Il est aussi consultant pour Rio Tinto au Québec et à Madagascar. Selon un rapport du London Mining Network, cette multinationale a déplacé des populations à Madagascar et causé de sérieux dommages à l'environnement afin d'extraire un mélange de fer et de titane et l'exporter à son usine de Sorel. Enfin, M. Taillon a négocié avec les communautés locales de plusieurs pays pour BHP Billiton, la plus grande société minière du monde.

Malgré cela, l'Agence canadienne d'évaluation environnementale, de qui relève le COFEX, estime que M. Taillon n'a aucun préjugé en faveur des sociétés minières lorsqu'il étudie le projet d'exploration d'uranium «Matoush» de la junior Strateco dans les monts Otish.

«Le président du COFEX est impliqué dans certains projets miniers, mais ces projets ne sont aucunement liés ou concurrents avec le projet Matoush, a dit Céline Legault, porte-parole de l'Agence. Il n'entretient aucun lien d'affaires avec le promoteur. Il n'y a pas de conflit d'intérêts.»

Joint au téléphone, M. Taillon se défend lui aussi d'être dans une situation conflictuelle. Il croit que le COFEX profite de son expérience de consultant. Le public ne risque-t-il pas de penser qu'il a un biais favorable à l'industrie minière? «Oui, tout à fait, a-t-il répondu. Bien sûr, c'est une question de perception. Mais à ce jour, ça n'a été que rarement relevé.»

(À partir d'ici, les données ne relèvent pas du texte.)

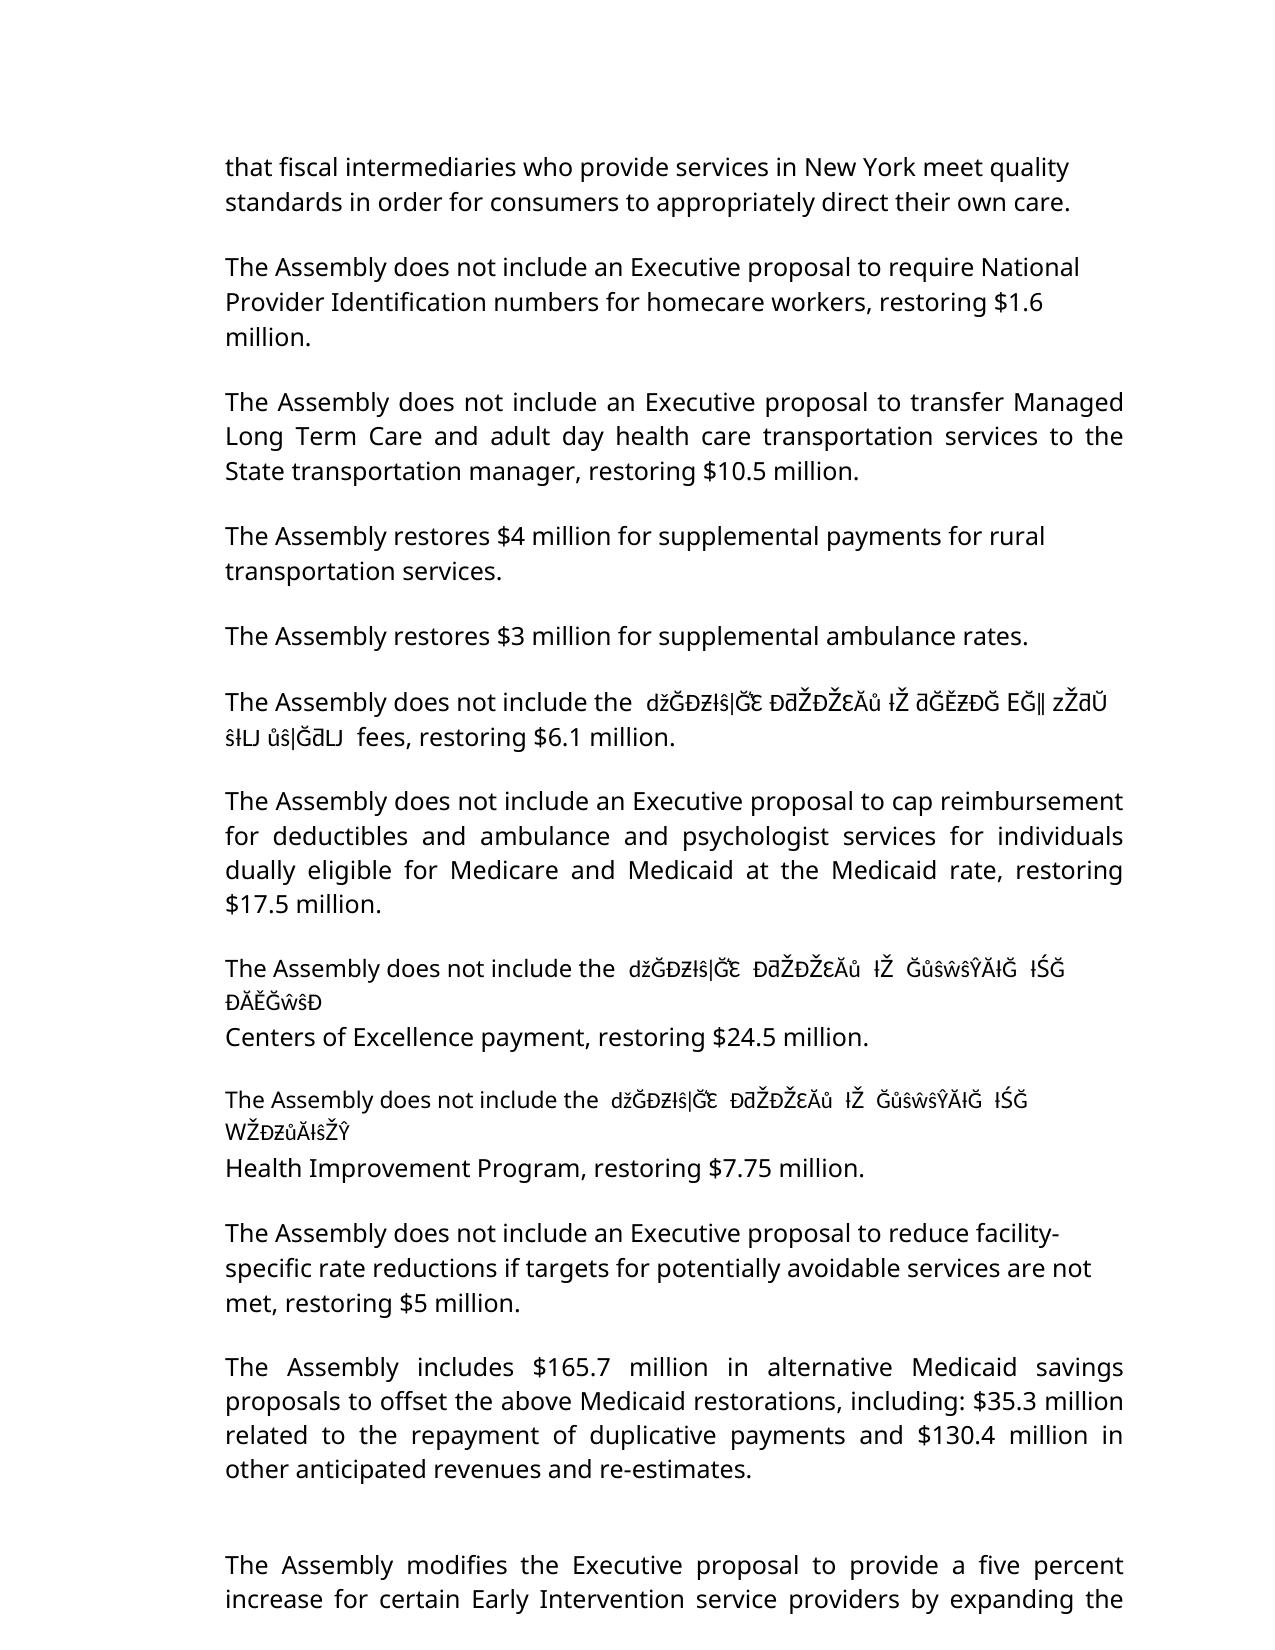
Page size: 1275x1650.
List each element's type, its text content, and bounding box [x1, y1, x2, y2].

Jonathan Genest-Jourdain, député néo-démocrate de Manicouagan (une circonscription touchée par les projets de Tata Steel), ne remet pas en question son intégrité. Mais la perception est importante, ajoute-t-il.

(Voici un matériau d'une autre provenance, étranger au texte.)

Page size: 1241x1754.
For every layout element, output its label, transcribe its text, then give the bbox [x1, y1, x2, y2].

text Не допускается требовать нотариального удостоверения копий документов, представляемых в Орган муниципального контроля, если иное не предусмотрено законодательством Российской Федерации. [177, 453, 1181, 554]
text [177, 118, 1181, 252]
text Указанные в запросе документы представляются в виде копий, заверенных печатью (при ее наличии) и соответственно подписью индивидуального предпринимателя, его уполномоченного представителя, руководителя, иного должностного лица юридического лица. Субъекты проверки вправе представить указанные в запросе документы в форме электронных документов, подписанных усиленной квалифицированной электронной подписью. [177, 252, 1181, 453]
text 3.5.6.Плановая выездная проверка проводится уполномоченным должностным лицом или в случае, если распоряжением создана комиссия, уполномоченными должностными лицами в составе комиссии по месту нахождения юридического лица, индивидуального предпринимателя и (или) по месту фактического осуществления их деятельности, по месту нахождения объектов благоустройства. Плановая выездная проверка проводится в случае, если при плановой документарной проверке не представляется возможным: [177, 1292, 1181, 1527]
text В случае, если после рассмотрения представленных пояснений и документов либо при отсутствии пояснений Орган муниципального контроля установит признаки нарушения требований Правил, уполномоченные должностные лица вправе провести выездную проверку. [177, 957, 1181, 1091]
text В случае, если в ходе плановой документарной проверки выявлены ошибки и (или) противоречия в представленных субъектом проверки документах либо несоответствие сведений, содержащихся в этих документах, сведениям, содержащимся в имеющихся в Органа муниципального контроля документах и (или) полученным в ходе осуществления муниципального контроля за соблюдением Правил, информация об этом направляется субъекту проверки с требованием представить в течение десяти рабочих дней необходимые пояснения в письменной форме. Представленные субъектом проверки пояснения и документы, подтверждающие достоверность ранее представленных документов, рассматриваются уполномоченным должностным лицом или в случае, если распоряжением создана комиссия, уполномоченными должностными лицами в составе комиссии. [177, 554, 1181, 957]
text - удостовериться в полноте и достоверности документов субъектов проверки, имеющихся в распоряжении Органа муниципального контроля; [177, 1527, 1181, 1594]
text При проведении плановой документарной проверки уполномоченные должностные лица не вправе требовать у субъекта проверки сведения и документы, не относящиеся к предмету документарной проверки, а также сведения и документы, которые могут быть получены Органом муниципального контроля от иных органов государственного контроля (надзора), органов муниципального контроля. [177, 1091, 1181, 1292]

«L'apparence de conflit d'intérêts est aussi problématique que le conflit d'intérêts en soi. Si le principal intéressé est en mesure de voir que l'opinion générale serait portée à penser qu'il y a un conflit, c'est donc qu'il y a matière à se questionner. Ce type de situation s'est déjà vu dans le passé. Le monde de l'industrie minière est un cercle fermé: tout le monde se connaît.»

«C'est problématique et préoccupant, renchérit Ramsey Hart, de Mining Watch, qui a participé aux audiences sur le projet d'uranium de Strateco. Ce n'est pas vraiment possible pour quelqu'un qui travaille pour l'industrie minière d'être critique de cette industrie.»

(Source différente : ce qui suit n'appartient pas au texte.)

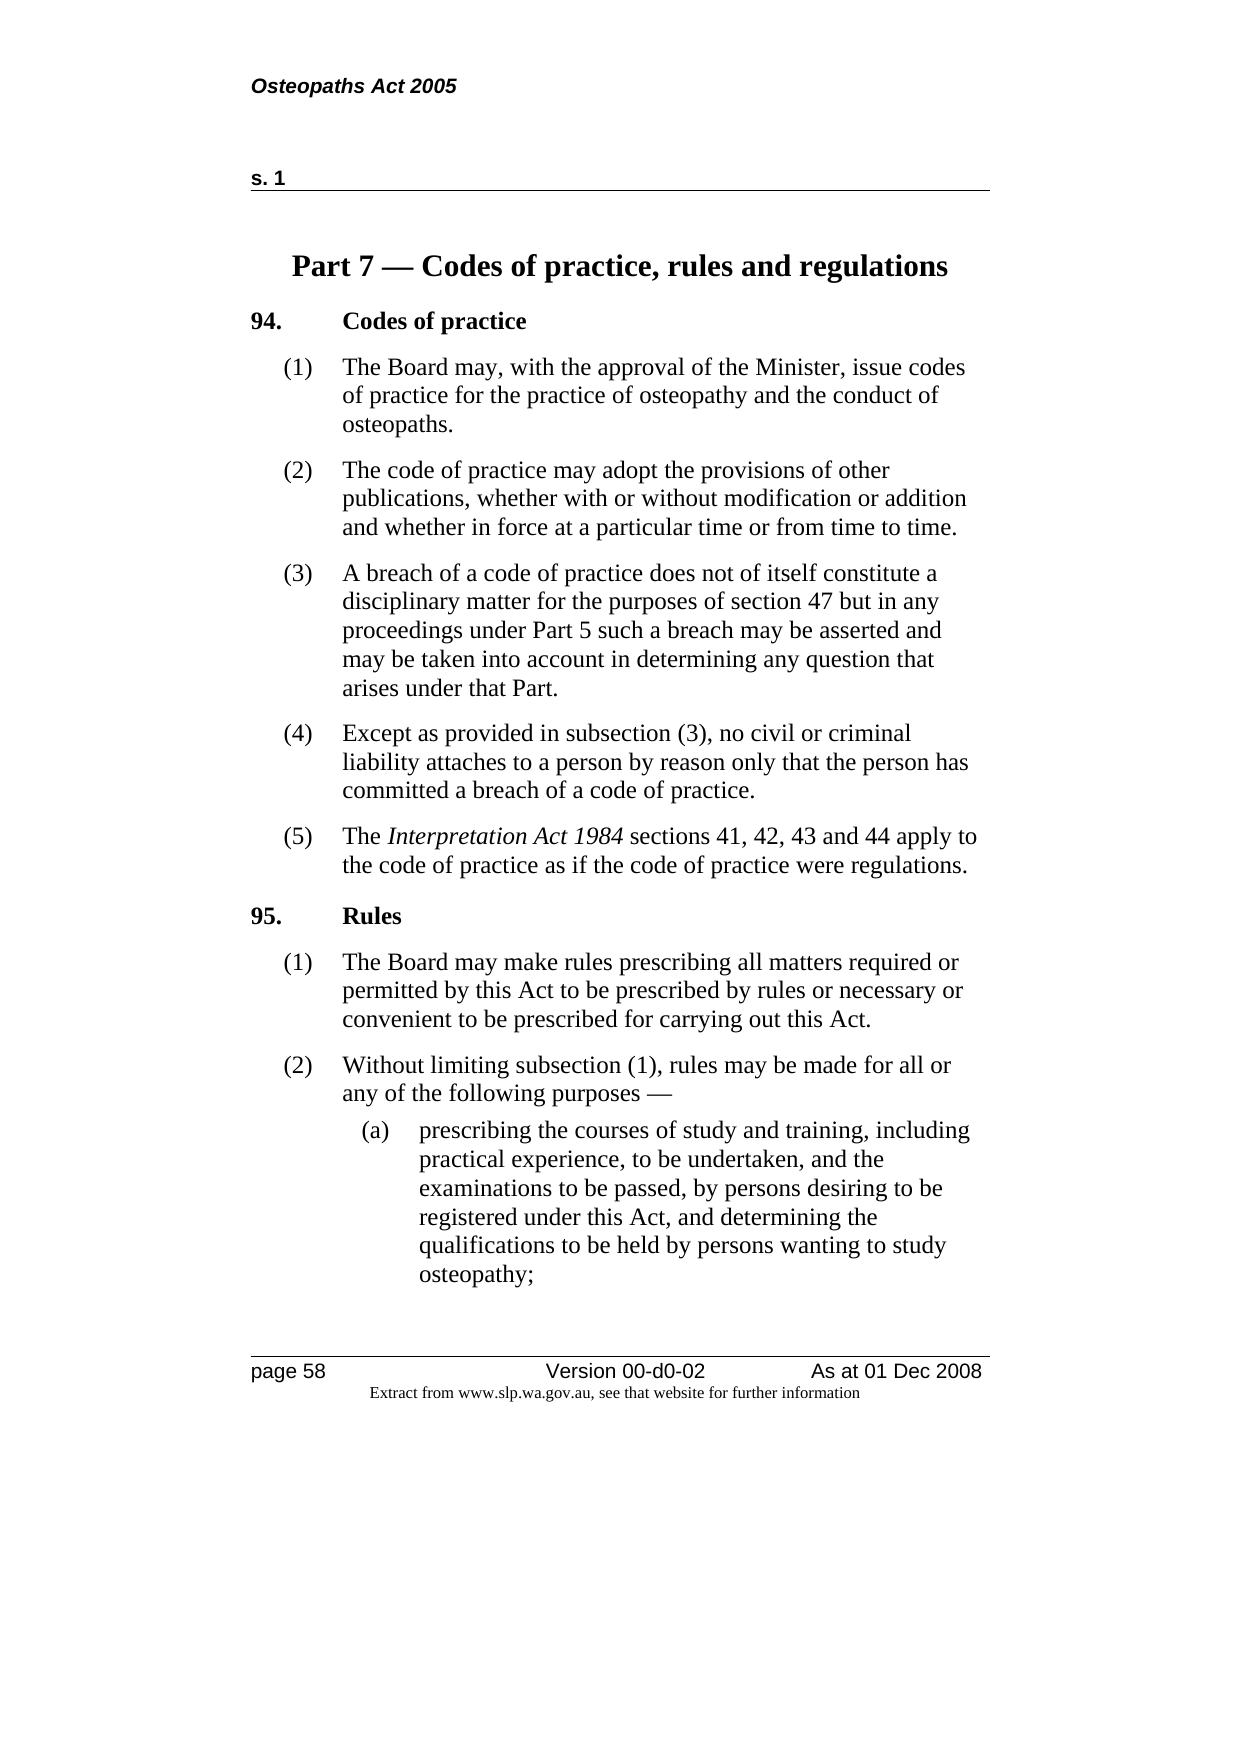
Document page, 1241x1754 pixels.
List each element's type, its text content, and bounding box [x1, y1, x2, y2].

Ugo Lapointe, de la Coalition pour que le Québec ait meilleure mine, se montre cinglant: «Vous m'apprenez que M. Taillon est consultant pour l'industrie minière: ça n'a pas d'allure! s'est-il exclamé. Ça remet en question toute l'impartialité du COFEX. C'est comme si le président du BAPE [le Bureau d'audiences publiques sur l'environnement] était consultant pour l'industrie: ça n'aurait aucun sens.»

Richard Shecapio, chef des Cris de Mistissini, ignorait lui aussi que M. Taillon était lié à l'industrie minière. Il estime que «les gens impliqués dans de tels comités d'étude devraient s'abstenir de toute intervention dans des enjeux relatifs au secteur minier».

Vers les métaux précieux

Le prolongement de la route 167 sur 243 km au nord de Chibougamau est le projet le plus avancé du Plan Nord. Le ministère des Transports termine actuellement les appels d'offres pour le premier tronçon de la route. Elle coûtera au total 332 millions, dont 288 millions de fonds publics. La route diminuera de beaucoup les coûts d'exploration des gisements d'uranium qu'elle traversera.

Les prospecteurs pourront l'utiliser pour accéder plus facilement au territoire et transporter leur matériel. Les entreprises minières participeront aux coûts de la route, de façon limitée, seulement quand elles commenceront l'exploitation.

Certains avancent déjà que la route pourrait se poursuivre jusque dans la baie d'Ungava. Un port en eaux profondes pourrait éventuellement y être aménagé, tel qu'évoqué dans une étude sur la construction d'un chemin de fer vers Kuujjuaq, commandée par le ministère des Transports. Dans un tel cas, le minerai d'uranium pourrait emprunter cette voie pour être exporté, plutôt que d'être dirigé vers les ports du Saint-Laurent où l'opposition à l'uranium est très forte.